In its 2018 Development Co-operation Peer Review for France, the OECD-DAC noted some progress in ODA policy coherence for France since the previous review from five years earlier (OECD 2018: 30–32). In their report, the DAC reviewers, or ‘examiners’, (including the Netherlands and Luxembourg) also emphasised (ibid.: 31) that there is “great awareness of international developments within ministries”, and cited two examples to demonstrate this: (1) the signing in June 2016 of the framework agreement between the Ministry of Defence and the AFD, and (2) the International Migration and Development Plan 2018–2022 (DGM/MEAE 2018). The report describes the latter as “the culmination of an interministerial effort involving close co-operation with local governments and civil society”.
However, the DAC’s positive assessment was also delivered with a clear and final caveat (ibid.), saying that “France needs to ensure that it does not subordinate development aid to issues related to security, domestic policy or regulation of migratory flows”. Thus, when it comes to ODA, the DAC continues to prioritise the fighting-against-poverty dimension, even when taking ‘security’ issues and outcomes into account.
At the same time, on the military-security and armed-forces side, as was noted in a recent report of the UN’s secretary-general on the Sahel (UN 2019: 4): “In January , the Joint Force, the European Union, MINUSMA, Operation Barkhane and Malian armed forces created the Coordinating Body for Mali, which is convened on a monthly basis and serves as a framework to enhance information-sharing and coordination among the various military and security forces present in Mali.”
If we except such external commitments, France’s WGA policy remains strictly defined on a domestic basis by a couple of not-so-binding framework papers and, more importantly, is disseminated via formal bureaucratic instructions from the presidency throughout the whole governmental system.
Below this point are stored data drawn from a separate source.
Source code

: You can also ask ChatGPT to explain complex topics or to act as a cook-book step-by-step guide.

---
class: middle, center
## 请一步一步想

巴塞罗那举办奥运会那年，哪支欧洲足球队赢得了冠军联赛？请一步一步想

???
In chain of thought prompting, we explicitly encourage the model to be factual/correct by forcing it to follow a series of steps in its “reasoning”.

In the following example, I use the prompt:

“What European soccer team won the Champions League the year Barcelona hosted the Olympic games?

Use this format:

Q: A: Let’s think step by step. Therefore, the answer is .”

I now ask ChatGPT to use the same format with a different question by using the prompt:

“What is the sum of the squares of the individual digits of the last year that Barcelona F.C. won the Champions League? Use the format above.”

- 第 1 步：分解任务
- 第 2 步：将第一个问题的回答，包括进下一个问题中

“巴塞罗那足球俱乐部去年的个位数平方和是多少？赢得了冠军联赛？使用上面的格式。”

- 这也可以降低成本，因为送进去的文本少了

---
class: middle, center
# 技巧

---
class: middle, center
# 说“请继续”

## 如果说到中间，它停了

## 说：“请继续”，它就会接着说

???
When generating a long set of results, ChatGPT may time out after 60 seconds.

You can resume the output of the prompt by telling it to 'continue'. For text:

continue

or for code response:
During our survey in preparation for this report, interviewees stressed the important of the ‘independence’ of French policy vis-à-vis UN policy in Mali, for instance. As to the European Global Strategy, with its very limited operational character, it seems to have had no direct influence on France’s WGA.
At present, France’s WGA strategy is being defined by official documents from the Ministry for Europe and Foreign Affairs (MEAE) and the AFD, but political decisions will only be taken on the presidential level. Similarly, coordinated implementation will be controlled via a series of top-down arrangements that include daily follow-up by the president with the support of his staff (i.e. diplomatic advisers and the ‘chef d’etat-major particulier’, the military chief of staff to the French president) and with regular inter-governmental meetings formally taking place at the Elysée Palace.
The main official document on WGA related to crisis-containment is the 2018 report titled ‘Prevention, Resilience and Sustainable Peace (2018–2022): A Comprehensive Approach to the Fragilization of States and Societies’ (DGM/MEAE 2018). One should note, however, that this report has a deliberately vague status as a ‘strategy report’ rather than being the simple ‘strategy’ one would expect, which means it is not a fully binding policy document. In fact, on the the report’s back cover, it specifically acknowledges that “France’s new strategy on responding to situations of fragility” was the document issued by the (prime minister-chaired) Interministerial Committee for International Co-operation and Development (CICID) on 8 February 2018, which was the first time the committee met after President Macron’s election.
Since then, the president’s verbal references to a 3D approach have had more policy-binding power within the French civil service and the military than administrative communications documents, such as the ‘strategy report’ discussed above, which are mostly aimed at the limited part of the governmental system in charge of ODA.